Prior attempts to measure minority carrier lifetimes in semiconductors are described in: O. von Roos, J. Appl. Phys. 50, 3738 (1979); U.S. Pat. No. 4,122,383, O. von Roos; and Weiner, et al., J. Appl. Phys. 55, 3889 (1984).
In the methods of the von Roos publications, devices containing p-n junctions are irradiated by electron beams or monochromatic light to measure minority carrier lifetime. These methods are "destructive" of the sample in the sense that a p-n junction must be formed and ohmic contacts must be applied to measure an electrical signal. In the Weiner, et al. article, a short pulse of incoming laser light is applied to GaAs to trigger a luminescence pulse which decays in a characteristic time. Carrier lifetime is calculated from the decay time.

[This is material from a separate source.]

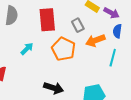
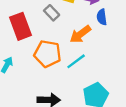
gray rectangle: (78, 25) -> (52, 13), moved
cyan line: (113, 58) -> (76, 61), moved, turned 54

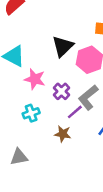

The Weiner et al. method is nondestructive of the material, but is aperiodic and does not provide the accuracy desired in carrier lifetime measurements.
The impact of radiative recombination and the reabsorption of recombination radiation on minority-carrier transport in direct band-gap semiconductors has been explored in the following publications: O. von Roos, J. Appl. Phys. 54, 1390 (1983); and O. von Roos, J. Appl. Phys. 54, 2495 (1983). However, they do not treat the time dependent case and do not propose a means for measuring lifetime.
Therefore, it is desirable to provide a method for accurately measuring minority carrier lifetime in a homogeneous sample of a direct band-gap semiconductor, without altering the sample material by introducing a p-n junction or applying ohmic contacts to it.